Represented by Ms Leanora Frawley BL who was instructed by Maryse Jennings, KOD Lyons Solicitors, it was argued on behalf of Ms Barry that female cabin crew must wear high heels when in uniform and outside the aircraft, unless they have a medical exemption letter contending that “there is a strong association between high heels and female sexuality”.

Handbag

Ms Barry also contended that the handbag issued to female cabin crew "is decorative and impractical".

She argued that it is much smaller than the satchel issued to male staff "and again reinforces an outdated stereotype of feminine appearance and sacrifices practicality for that image".

Ms Barry contended that “it is not fit for purpose”.

She argued that “Aer Lingus still perpetuates the 'trolly dolly' image of its female cabin crew with the current uniform and accessories”.

Employed with Aer Lingus since 1994 and a cabin crew member since 1995, Ms Barry was seeking an order compelling her equal treatment in the provision of an equally practical uniform and accessories.

In response, Aer Lingus contended that Ms Barry was not discriminated against whatsoever, on the basis of her gender or otherwise concerning the new uniform.

Aer Lingus stated that there was extensive consultation with staff over the new uniform and “the fact that an individual might dislike an element of the sign does not render it discriminatory”.

Aer Lingus stated the uniform provides for a trousers option for female cabin crew and recognises that a cardigan can be worn under jacket in cold weather therefore addressing the issues raised by Ms Barry in relation to sleeve length.

The airline stated that Louise Kennedy did her own research by talking to Aer Lingus staff when she was flying with Aer Lingus, as she was determined to address areas of concern around comfort and quality, particularly for items such as overcoats and shoes.

Distinctive look

The airline stated that as part of the updated uniform design, Louise Kennedy was asked to modernise and refresh all garment designs while retaining a distinctive look for Aer Lingus.

Aer Lingus stated that it sought a stronger link between the male and female uniform, as a result of which the female range now includes a trouser and dress option.

The extensive research project around the new uniform comprised four key stakeholder groups – staff, guests, Aer Lingus and Louise Kennedy and as part of this research extensive focus groups were conducted with cabin crew members of all grades across the company who wished to attend the meetings.

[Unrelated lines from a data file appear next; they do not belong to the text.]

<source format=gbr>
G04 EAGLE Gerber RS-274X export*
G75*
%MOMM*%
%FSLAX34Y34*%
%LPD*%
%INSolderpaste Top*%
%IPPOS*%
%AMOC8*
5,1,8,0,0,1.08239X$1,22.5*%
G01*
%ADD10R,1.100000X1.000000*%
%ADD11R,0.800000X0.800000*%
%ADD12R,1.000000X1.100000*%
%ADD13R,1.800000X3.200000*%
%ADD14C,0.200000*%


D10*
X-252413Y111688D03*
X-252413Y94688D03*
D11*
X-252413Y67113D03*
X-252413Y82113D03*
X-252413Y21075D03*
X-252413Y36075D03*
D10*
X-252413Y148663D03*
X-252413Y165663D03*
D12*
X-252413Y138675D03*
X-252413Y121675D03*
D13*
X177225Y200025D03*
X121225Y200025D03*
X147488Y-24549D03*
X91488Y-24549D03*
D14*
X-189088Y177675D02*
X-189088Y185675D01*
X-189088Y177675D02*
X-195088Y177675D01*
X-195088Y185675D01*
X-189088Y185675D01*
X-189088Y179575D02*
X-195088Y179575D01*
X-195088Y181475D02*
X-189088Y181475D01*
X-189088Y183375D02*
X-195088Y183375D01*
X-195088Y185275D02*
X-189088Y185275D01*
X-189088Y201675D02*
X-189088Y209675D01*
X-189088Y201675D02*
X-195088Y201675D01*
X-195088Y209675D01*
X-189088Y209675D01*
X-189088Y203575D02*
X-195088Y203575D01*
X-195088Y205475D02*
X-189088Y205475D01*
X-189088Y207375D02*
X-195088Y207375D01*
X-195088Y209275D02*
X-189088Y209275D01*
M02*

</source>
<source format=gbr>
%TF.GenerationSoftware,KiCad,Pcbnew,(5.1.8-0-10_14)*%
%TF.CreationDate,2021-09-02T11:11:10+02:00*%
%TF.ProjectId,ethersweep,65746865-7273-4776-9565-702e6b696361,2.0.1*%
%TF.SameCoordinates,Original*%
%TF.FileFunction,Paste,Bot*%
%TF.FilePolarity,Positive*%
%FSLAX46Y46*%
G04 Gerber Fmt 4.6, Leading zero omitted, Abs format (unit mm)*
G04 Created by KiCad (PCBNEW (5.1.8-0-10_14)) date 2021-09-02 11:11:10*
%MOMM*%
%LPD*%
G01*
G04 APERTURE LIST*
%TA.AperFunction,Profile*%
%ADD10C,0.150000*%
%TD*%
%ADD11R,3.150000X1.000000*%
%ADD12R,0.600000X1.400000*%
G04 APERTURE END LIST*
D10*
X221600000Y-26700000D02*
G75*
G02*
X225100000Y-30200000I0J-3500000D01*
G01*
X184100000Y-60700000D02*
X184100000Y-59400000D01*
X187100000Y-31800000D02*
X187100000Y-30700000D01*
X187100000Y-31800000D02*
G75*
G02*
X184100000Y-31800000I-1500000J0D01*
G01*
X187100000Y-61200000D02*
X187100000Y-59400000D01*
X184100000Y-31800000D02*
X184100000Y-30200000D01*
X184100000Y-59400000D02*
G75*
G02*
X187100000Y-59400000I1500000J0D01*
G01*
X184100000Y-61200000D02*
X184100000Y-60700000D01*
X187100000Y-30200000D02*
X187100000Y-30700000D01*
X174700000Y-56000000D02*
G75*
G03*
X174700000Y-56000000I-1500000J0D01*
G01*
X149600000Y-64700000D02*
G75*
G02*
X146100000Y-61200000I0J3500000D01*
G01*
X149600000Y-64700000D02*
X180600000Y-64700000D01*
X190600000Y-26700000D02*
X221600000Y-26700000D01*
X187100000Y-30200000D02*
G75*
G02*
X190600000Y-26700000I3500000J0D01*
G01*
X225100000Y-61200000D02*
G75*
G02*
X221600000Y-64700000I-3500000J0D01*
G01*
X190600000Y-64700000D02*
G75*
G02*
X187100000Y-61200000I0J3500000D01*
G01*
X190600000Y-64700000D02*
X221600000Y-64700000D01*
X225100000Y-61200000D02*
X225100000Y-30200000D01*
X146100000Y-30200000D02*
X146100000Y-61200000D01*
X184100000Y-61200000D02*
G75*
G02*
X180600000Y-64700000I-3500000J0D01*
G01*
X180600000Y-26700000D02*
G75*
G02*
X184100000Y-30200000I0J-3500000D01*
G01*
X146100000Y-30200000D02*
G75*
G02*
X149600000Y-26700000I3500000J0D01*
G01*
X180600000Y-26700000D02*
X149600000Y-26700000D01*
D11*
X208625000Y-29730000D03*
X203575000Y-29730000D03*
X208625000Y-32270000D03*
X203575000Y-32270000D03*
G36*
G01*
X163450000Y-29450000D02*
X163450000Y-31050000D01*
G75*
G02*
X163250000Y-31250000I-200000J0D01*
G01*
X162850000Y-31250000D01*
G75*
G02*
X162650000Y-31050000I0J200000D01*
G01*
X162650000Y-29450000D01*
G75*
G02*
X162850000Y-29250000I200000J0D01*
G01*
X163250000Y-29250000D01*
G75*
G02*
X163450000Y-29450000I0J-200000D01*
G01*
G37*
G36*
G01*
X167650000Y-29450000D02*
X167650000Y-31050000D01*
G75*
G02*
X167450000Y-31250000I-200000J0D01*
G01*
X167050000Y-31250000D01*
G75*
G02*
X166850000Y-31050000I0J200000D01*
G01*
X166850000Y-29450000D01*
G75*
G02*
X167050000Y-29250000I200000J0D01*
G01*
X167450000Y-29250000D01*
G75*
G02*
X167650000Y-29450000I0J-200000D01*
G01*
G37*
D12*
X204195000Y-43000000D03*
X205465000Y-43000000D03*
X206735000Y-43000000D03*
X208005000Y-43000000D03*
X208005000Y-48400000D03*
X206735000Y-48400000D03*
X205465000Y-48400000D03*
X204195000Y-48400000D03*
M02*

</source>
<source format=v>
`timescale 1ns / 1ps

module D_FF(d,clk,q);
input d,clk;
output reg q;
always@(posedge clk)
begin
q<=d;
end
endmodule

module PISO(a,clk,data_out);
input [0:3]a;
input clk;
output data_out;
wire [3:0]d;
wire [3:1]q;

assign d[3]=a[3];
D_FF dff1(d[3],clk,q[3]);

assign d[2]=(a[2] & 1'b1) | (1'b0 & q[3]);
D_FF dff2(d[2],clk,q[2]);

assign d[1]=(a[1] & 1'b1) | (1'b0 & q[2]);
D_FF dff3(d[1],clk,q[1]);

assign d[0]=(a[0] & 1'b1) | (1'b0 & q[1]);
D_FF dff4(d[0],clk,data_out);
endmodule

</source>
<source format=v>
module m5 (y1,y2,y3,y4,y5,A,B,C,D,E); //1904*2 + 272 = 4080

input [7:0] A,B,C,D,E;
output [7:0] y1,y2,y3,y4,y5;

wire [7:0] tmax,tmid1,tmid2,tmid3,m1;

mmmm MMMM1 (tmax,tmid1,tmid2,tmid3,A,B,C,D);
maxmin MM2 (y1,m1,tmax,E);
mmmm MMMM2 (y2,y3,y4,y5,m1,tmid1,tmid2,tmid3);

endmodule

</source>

Aer Lingus contended that the matters raised by Ms Barry in relation to the uniform have not been raised internally whatsoever, whether as an individual grievance or collective complaint by Ms Barry or her union colleagues since the launch of the uniform in February 2020.

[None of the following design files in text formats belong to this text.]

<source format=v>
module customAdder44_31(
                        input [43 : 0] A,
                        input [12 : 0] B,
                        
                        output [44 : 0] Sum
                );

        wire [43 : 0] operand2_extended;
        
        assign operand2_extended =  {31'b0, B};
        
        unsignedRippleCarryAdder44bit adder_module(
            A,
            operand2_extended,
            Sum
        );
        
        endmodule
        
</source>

Represented by Mr Tom Mallon BL instructed by Hannah O’Farrell, Arthur Cox Solicitors, Aer Lingus stated that as a union representative herself, it is respectfully suggested that Ms Barry is well-placed to raise any issues of concern applicable to her role as cabin crew through the appropriate fora for engagement with management.

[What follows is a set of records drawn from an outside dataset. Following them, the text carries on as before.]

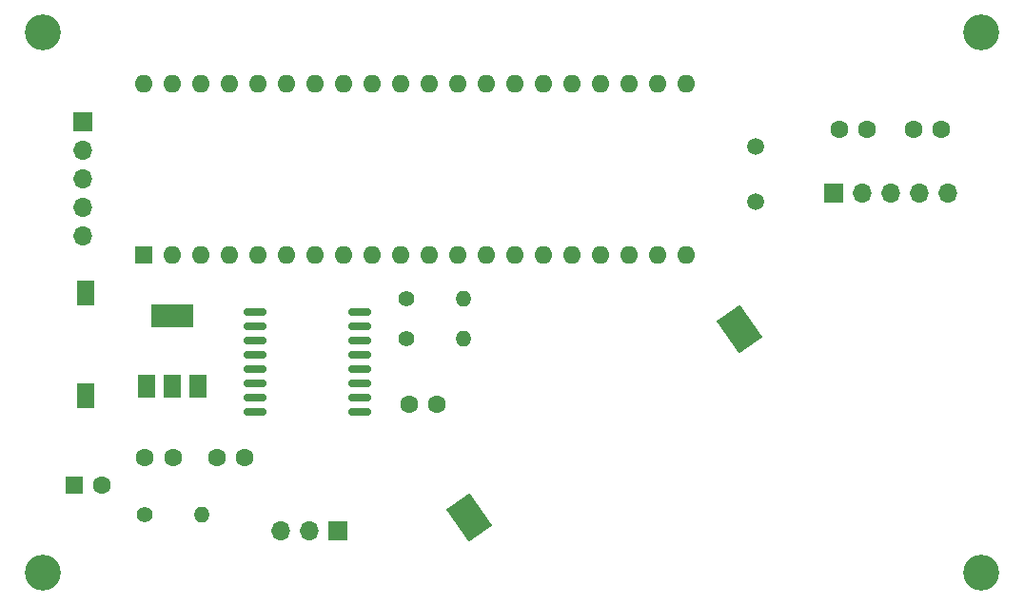
<source format=gbr>
%TF.GenerationSoftware,KiCad,Pcbnew,7.0.0*%
%TF.CreationDate,2023-07-26T19:01:22+08:00*%
%TF.ProjectId,Controller,436f6e74-726f-46c6-9c65-722e6b696361,rev?*%
%TF.SameCoordinates,Original*%
%TF.FileFunction,Soldermask,Top*%
%TF.FilePolarity,Negative*%
%FSLAX46Y46*%
G04 Gerber Fmt 4.6, Leading zero omitted, Abs format (unit mm)*
G04 Created by KiCad (PCBNEW 7.0.0) date 2023-07-26 19:01:22*
%MOMM*%
%LPD*%
G01*
G04 APERTURE LIST*
G04 Aperture macros list*
%AMRoundRect*
0 Rectangle with rounded corners*
0 $1 Rounding radius*
0 $2 $3 $4 $5 $6 $7 $8 $9 X,Y pos of 4 corners*
0 Add a 4 corners polygon primitive as box body*
4,1,4,$2,$3,$4,$5,$6,$7,$8,$9,$2,$3,0*
0 Add four circle primitives for the rounded corners*
1,1,$1+$1,$2,$3*
1,1,$1+$1,$4,$5*
1,1,$1+$1,$6,$7*
1,1,$1+$1,$8,$9*
0 Add four rect primitives between the rounded corners*
20,1,$1+$1,$2,$3,$4,$5,0*
20,1,$1+$1,$4,$5,$6,$7,0*
20,1,$1+$1,$6,$7,$8,$9,0*
20,1,$1+$1,$8,$9,$2,$3,0*%
%AMRotRect*
0 Rectangle, with rotation*
0 The origin of the aperture is its center*
0 $1 length*
0 $2 width*
0 $3 Rotation angle, in degrees counterclockwise*
0 Add horizontal line*
21,1,$1,$2,0,0,$3*%
G04 Aperture macros list end*
%ADD10R,1.700000X1.700000*%
%ADD11O,1.700000X1.700000*%
%ADD12C,1.400000*%
%ADD13O,1.400000X1.400000*%
%ADD14C,1.600000*%
%ADD15R,1.600000X1.600000*%
%ADD16C,3.200000*%
%ADD17C,1.500000*%
%ADD18RotRect,2.540000X3.510000X35.000000*%
%ADD19R,1.500000X2.000000*%
%ADD20R,3.800000X2.000000*%
%ADD21RoundRect,0.150000X-0.875000X-0.150000X0.875000X-0.150000X0.875000X0.150000X-0.875000X0.150000X0*%
%ADD22O,1.600000X1.600000*%
%ADD23R,1.600000X2.180000*%
G04 APERTURE END LIST*
D10*
%TO.C,U2*%
X155919999Y-139609999D03*
D11*
X158459999Y-139609999D03*
X160999999Y-139609999D03*
X163539999Y-139609999D03*
X166079999Y-139609999D03*
%TD*%
D12*
%TO.C,R1*%
X117920000Y-152610000D03*
D13*
X122999999Y-152609999D03*
%TD*%
D14*
%TO.C,C6*%
X162990000Y-133910000D03*
X165490000Y-133910000D03*
%TD*%
D15*
%TO.C,C3*%
X88304999Y-165607999D03*
D14*
X90805000Y-165608000D03*
%TD*%
D16*
%TO.C,H1*%
X85500000Y-125300000D03*
%TD*%
D17*
%TO.C,Y1*%
X148940000Y-140360000D03*
X148940000Y-135460000D03*
%TD*%
D10*
%TO.C,J1*%
X89059999Y-133249999D03*
D11*
X89059999Y-135789999D03*
X89059999Y-138329999D03*
X89059999Y-140869999D03*
X89059999Y-143409999D03*
%TD*%
D18*
%TO.C,BT1*%
X123434847Y-168530101D03*
X147485151Y-151689897D03*
%TD*%
D16*
%TO.C,H3*%
X85500000Y-173400000D03*
%TD*%
D14*
%TO.C,C1*%
X94635000Y-163195000D03*
X97135000Y-163195000D03*
%TD*%
D19*
%TO.C,U1*%
X94727999Y-156819999D03*
X97027999Y-156819999D03*
D20*
X97027999Y-150519999D03*
D19*
X99327999Y-156819999D03*
%TD*%
D10*
%TO.C,U3*%
X111759999Y-169671999D03*
D11*
X109219999Y-169671999D03*
X106679999Y-169671999D03*
%TD*%
D16*
%TO.C,H4*%
X169060000Y-173400000D03*
%TD*%
D12*
%TO.C,R3*%
X94615000Y-168275000D03*
D13*
X99694999Y-168274999D03*
%TD*%
D21*
%TO.C,U5*%
X104410000Y-150165000D03*
X104410000Y-151435000D03*
X104410000Y-152705000D03*
X104410000Y-153975000D03*
X104410000Y-155245000D03*
X104410000Y-156515000D03*
X104410000Y-157785000D03*
X104410000Y-159055000D03*
X113710000Y-159055000D03*
X113710000Y-157785000D03*
X113710000Y-156515000D03*
X113710000Y-155245000D03*
X113710000Y-153975000D03*
X113710000Y-152705000D03*
X113710000Y-151435000D03*
X113710000Y-150165000D03*
%TD*%
D14*
%TO.C,C4*%
X156390000Y-133910000D03*
X158890000Y-133910000D03*
%TD*%
D16*
%TO.C,H2*%
X169040000Y-125300000D03*
%TD*%
D12*
%TO.C,R2*%
X117920000Y-149010000D03*
D13*
X122999999Y-149009999D03*
%TD*%
D15*
%TO.C,U4*%
X94479999Y-145149999D03*
D22*
X97019999Y-145149999D03*
X99559999Y-145149999D03*
X102099999Y-145149999D03*
X104639999Y-145149999D03*
X107179999Y-145149999D03*
X109719999Y-145149999D03*
X112259999Y-145149999D03*
X114799999Y-145149999D03*
X117339999Y-145149999D03*
X119879999Y-145149999D03*
X122419999Y-145149999D03*
X124959999Y-145149999D03*
X127499999Y-145149999D03*
X130039999Y-145149999D03*
X132579999Y-145149999D03*
X135119999Y-145149999D03*
X137659999Y-145149999D03*
X140199999Y-145149999D03*
X142739999Y-145149999D03*
X142739999Y-129909999D03*
X140199999Y-129909999D03*
X137659999Y-129909999D03*
X135119999Y-129909999D03*
X132579999Y-129909999D03*
X130039999Y-129909999D03*
X127499999Y-129909999D03*
X124959999Y-129909999D03*
X122419999Y-129909999D03*
X119879999Y-129909999D03*
X117339999Y-129909999D03*
X114799999Y-129909999D03*
X112259999Y-129909999D03*
X109719999Y-129909999D03*
X107179999Y-129909999D03*
X104639999Y-129909999D03*
X102099999Y-129909999D03*
X99559999Y-129909999D03*
X97019999Y-129909999D03*
X94479999Y-129909999D03*
%TD*%
D14*
%TO.C,C2*%
X101005000Y-163195000D03*
X103505000Y-163195000D03*
%TD*%
%TO.C,C5*%
X118110000Y-158410000D03*
X120610000Y-158410000D03*
%TD*%
D23*
%TO.C,SW1*%
X89359999Y-157689999D03*
X89359999Y-148509999D03*
%TD*%
M02*

</source>
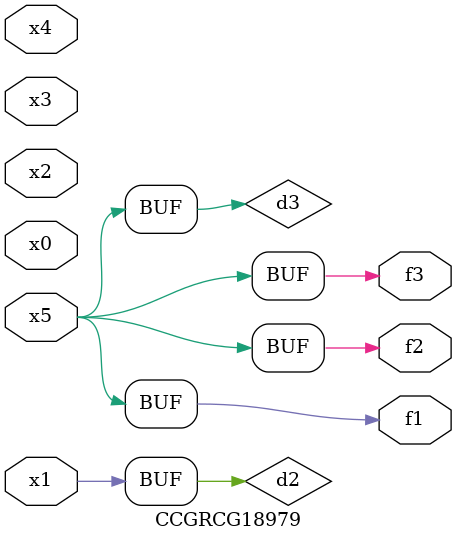
<source format=v>
module CCGRCG18979(
	input x0, x1, x2, x3, x4, x5,
	output f1, f2, f3
);

	wire d1, d2, d3;

	not (d1, x5);
	or (d2, x1);
	xnor (d3, d1);
	assign f1 = d3;
	assign f2 = d3;
	assign f3 = d3;
endmodule

</source>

In his findings, Mr Dolan stated that it cannot be said that the staff of Aer Lingus had no input into the design of a new uniform.

Mr Dolan stated that at hearing, Ms Barry was asked did she accept that the female uniform should be different to the male uniform and her answer was yes.

He stated that it was then put to Ms Barry that this was a matter of her not liking the style of the uniform and that this does not amount to discrimination.

Mr Dolan stated that having considered all aspects of this complaint he found that Ms Barry has not been discriminated against and therefore the complaint is not well-founded.

Mr Dolan also rejected a Payment of Wages claim by Ms Barry over her salary being reduced during the Covid-19 pandemic.